Festival kapsamında bugün çeşitli kategorilerde iki farklı salonda toplam 13 film gösterildi. Bugün gösterilen filmler arasında Uluslararası yarışma kategorisinden Anette Baldauf, Chioma Onyenwe, Joanna Adesuwa Reiterer ve Katharina Weingartner’in çektiği Nijerya-Avusturya ortak yapımı Dantel İlişkileri ve Bulut Renas Kaçan’ın Döngü filmi gösterildi. Naci Gürhan Öğrenci kategorisi ve Panaroma kategorisindeki filmler de izleyici ile buluştu.

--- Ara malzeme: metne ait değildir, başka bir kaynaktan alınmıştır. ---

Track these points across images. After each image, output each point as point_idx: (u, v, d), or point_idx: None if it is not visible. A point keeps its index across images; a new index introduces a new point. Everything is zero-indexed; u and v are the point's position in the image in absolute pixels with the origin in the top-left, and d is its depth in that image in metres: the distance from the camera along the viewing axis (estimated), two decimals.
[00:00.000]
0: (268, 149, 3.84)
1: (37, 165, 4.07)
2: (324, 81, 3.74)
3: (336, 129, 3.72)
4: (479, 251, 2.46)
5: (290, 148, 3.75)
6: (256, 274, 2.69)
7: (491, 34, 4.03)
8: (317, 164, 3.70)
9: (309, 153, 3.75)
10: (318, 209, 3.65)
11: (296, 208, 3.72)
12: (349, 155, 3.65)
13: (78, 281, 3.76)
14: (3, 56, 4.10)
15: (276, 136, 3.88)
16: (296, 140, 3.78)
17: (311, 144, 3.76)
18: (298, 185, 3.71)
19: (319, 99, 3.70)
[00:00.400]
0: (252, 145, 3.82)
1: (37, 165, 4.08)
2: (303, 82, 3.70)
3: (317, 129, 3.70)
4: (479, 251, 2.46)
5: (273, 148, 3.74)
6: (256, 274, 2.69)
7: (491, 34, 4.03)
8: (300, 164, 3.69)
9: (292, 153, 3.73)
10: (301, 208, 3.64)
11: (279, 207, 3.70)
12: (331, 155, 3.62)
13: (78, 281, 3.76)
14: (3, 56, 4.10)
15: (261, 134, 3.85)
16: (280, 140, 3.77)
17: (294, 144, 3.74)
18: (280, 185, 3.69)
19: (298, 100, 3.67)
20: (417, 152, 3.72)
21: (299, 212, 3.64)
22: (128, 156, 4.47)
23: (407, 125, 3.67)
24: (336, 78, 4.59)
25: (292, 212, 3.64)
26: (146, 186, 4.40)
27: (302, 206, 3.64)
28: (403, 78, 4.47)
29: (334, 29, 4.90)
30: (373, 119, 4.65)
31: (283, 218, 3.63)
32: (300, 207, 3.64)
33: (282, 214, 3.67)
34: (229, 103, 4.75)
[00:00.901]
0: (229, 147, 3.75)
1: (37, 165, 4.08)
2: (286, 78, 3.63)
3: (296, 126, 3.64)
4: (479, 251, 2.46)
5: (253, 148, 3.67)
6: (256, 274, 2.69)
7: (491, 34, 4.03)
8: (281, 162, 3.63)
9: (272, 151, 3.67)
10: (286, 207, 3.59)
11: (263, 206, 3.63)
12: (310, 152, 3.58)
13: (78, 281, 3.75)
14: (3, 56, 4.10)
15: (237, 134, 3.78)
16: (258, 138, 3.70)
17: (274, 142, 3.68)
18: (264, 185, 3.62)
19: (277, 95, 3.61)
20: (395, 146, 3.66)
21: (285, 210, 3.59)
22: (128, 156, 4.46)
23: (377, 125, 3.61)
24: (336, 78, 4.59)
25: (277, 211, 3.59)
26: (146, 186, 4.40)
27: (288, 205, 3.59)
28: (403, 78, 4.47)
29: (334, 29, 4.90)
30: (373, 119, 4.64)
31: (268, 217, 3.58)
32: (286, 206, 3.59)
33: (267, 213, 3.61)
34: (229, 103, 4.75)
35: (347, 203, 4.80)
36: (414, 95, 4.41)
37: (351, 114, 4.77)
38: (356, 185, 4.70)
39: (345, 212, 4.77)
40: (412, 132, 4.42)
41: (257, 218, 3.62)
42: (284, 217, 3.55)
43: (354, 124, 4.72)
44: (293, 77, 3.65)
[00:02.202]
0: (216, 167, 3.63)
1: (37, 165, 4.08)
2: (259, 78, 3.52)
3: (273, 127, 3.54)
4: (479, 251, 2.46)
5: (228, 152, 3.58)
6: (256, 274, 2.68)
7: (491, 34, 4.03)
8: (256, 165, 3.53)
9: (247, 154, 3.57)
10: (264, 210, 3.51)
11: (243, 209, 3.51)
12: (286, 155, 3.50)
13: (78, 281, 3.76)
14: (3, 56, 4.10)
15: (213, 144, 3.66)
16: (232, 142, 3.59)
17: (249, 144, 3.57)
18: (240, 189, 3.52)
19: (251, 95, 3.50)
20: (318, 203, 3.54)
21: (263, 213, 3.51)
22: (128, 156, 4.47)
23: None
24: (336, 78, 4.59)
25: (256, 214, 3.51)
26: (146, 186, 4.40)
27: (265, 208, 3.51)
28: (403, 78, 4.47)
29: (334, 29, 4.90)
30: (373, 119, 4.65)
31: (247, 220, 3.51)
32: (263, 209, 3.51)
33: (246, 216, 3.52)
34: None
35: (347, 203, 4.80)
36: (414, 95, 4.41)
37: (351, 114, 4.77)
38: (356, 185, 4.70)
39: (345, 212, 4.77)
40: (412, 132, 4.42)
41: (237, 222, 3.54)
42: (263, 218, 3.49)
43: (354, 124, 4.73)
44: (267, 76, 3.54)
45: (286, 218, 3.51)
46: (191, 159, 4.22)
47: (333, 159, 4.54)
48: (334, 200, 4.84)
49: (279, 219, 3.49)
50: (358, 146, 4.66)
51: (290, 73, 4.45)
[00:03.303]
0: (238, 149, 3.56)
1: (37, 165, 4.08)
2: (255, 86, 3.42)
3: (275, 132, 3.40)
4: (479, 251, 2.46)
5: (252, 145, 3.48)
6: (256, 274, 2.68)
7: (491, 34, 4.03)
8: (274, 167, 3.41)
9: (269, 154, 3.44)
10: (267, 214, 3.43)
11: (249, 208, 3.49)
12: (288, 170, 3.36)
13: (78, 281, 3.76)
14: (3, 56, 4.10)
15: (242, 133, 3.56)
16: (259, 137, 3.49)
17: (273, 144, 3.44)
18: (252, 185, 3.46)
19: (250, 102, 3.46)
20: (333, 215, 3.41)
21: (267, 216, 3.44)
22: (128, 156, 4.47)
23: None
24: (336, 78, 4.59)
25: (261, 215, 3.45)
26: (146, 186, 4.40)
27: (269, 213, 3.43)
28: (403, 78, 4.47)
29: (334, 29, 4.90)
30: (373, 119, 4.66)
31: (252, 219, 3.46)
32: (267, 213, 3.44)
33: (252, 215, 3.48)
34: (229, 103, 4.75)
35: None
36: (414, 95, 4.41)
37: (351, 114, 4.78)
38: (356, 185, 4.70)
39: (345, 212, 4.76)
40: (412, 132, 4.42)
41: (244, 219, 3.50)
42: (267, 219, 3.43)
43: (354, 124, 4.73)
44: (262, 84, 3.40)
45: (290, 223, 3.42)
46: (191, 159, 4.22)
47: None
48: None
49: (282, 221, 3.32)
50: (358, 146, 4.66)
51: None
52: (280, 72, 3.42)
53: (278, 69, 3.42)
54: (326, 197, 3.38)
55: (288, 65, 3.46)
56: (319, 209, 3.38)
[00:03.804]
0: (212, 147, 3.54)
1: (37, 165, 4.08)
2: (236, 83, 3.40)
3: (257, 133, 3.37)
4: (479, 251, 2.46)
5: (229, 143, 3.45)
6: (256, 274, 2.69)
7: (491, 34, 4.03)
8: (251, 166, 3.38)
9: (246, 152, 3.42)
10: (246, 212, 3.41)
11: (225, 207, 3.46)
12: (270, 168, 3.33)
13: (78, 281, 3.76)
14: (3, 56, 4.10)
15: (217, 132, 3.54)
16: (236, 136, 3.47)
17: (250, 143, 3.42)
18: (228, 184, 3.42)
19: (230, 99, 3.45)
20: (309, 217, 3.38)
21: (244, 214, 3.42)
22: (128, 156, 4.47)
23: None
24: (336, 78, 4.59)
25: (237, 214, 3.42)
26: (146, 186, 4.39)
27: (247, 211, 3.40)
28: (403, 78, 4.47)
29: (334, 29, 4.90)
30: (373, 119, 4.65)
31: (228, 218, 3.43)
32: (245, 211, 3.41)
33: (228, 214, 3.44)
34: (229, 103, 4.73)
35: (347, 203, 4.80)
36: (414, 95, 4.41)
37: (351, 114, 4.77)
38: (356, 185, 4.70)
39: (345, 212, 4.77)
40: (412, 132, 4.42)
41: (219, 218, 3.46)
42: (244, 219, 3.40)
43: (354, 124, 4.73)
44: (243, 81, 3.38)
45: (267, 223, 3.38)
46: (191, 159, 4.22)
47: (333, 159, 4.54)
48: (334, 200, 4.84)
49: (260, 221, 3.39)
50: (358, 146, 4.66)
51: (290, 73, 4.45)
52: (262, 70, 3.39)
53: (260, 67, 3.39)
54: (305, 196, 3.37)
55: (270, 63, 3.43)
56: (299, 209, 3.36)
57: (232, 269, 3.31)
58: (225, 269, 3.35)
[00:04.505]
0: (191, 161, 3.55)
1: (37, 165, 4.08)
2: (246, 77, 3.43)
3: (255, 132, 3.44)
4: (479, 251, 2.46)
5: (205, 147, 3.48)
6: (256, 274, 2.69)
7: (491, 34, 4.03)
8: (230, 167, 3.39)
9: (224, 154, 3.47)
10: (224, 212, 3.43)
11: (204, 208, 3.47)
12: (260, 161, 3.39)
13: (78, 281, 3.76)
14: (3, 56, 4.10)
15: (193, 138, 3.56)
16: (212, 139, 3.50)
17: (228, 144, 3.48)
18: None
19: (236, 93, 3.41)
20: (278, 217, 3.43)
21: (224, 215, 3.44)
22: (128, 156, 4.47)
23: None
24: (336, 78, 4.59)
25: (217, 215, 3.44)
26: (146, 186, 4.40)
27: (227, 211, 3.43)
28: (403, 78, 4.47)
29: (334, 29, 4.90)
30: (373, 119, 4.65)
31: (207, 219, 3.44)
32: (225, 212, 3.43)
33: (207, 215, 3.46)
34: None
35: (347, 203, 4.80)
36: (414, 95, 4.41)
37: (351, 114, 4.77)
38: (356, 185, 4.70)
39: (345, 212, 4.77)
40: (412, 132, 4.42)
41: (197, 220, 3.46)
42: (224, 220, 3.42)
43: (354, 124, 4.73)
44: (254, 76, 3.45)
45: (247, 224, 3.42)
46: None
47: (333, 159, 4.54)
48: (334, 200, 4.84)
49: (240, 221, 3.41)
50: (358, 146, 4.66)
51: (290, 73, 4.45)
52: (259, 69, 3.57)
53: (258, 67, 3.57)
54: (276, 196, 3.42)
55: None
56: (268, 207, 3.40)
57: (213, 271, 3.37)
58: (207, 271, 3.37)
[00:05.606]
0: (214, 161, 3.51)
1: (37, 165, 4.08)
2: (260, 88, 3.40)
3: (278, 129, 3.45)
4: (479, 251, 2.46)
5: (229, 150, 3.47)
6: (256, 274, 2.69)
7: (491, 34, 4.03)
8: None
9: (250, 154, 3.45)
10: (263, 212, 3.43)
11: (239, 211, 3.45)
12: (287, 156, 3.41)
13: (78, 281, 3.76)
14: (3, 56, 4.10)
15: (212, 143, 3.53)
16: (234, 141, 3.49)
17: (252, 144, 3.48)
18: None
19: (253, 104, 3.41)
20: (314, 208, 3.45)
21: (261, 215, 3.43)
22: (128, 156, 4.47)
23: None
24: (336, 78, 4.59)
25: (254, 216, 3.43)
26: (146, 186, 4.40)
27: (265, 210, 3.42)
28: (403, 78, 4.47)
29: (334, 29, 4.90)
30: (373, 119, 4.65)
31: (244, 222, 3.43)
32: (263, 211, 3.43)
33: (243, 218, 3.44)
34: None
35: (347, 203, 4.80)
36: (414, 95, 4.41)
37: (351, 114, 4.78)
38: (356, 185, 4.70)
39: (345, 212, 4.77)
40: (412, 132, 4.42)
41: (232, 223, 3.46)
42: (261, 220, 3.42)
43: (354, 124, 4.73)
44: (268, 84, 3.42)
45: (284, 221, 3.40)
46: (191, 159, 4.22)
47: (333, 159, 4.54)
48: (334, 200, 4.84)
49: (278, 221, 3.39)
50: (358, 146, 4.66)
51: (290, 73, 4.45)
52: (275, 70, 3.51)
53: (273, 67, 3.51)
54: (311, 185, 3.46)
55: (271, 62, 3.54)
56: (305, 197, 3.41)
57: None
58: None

Uluslararası prömiyerini Bozcaada Uluslararası Ekolojik Belgesel Festivali’nde yapan Nijerya-Avusturya ortak yapımı festivalin dikkat çeken filmlerinden. Bugün düzenlenen gösterime katılan filmin yönetmenlerinden Katharina Weingartner, film gösteriminden önce yaptığı konuşmada “Feminist ve sömürge karşıtı film üretimi yapan biriyim. Dolayısıyla kameramızı alıp gittiğimiz ülkelerde oradaki yönetmenler ile işbirliği yapmayı tercih ediyoruz. Bu filmin iki Nijeryalı iki Avusturyalı yönetmeni var” ifadelerini kullandı.
Film, Avusturya-Nijerya arasında dantel ticaretinin zirve yaptığı 1980-2000’li yıllarda Nijerya’nın Lagos kentinde “Dantel Kraliçesi” olarak ün kazanan tekstil pazarlamacısının kızı ve Avusturyalı bir dantel ihracatçısının tanıklıkları ile sömürgeci mirasın üzerine inşa edilen dev bir endüstrinin oluşumuna, Avrupa’nın zengileşmesindeki kolonyal izlere, Batı Afrika örneği ile yerel üretimlere yönelik dış müdahalelere uzanan çok katmanlı bir hafıza sunuyor. Çekimleri Avusturya ve Nijerya’da yapılan film, Avrupa’daki siyah ırkçılığının yanı sıra cinsiyetler arası eşitsizliğe, göçmen düşmanlığına ve gelir eşitsizliğine de vurgu yapan diyalogları ile çok yönlü bir eleştiri anlatısına sahip.
LÜBNAN İLE DAYANIŞMA GÖSTERİMİ!
Bugünkü gösterimlerde dikkat çeken bir diğer film ise Lübnan’da Güney’deki çatışmalar sebebiyle gerçekleştirilemeyen REEF (Tural Encounters on Enviroment and Film) Festivali’nde seyirci ile buluşamayan Lübnanlı yönetmen Red Zeno’nun Cehennem Ağacı filmi oldu. Orta metraj filminde kendisi de kamera önüne geçen Zeno, Beyrut’taki evinin bahçesinde hızla büyüyen ağacın istilacı bir bitki türü olduğunu öğrenmesinin ardından bir uzman eşliğinde bu türü araştırmaya başlıyor. Filmin başında kesmeyi reddettiği ağacın istilacı olduğunu öğrenen Zeno bir yandan bu türün bitki çeşitliliğini ve doğal yaşamı nasıl tehdit ettiğini keşfederken bir yandan Güney Lübnan’da yaşayan arkadaşı Hadi’nin tanıklıkları ile İsrail tarafından Lübnan’a yönelik yapılan saldırılarda kullanılan beyaz fosforlu mühimmatların yarattığı ekolojik tahribatı keşfediyor. Film boyunca istila, işgal ve mono çeşitlilik tehlikesi bitki türü ve İsrail anlatısı etrafında birleşerek zaman zaman birbirine dönüşüyor.
Festival kapsamında gösterilen kısa, orta ve uzun metrajlı filmlerin tamamı savaş, kontrolsüzce büyüyen endüstriler, insan kaynaklı bilinçsiz girişimler ve gelişen teknolojinin ekoloji üzerinde yarattığı tahribata odaklanıyor. Küresel ısınmanın eşliğinde gelen kuraklık endişesinin yanı sıra okyanusların kirlenmesi, toprak verimliliğinin azalması, her geçen gün artan karbon salınımının gezegenin ömrünü kısaltması ve süregelen savaşların ekosistemde yarattığı geri dönülemez tahribat festivalin ana konularını oluşturuyor.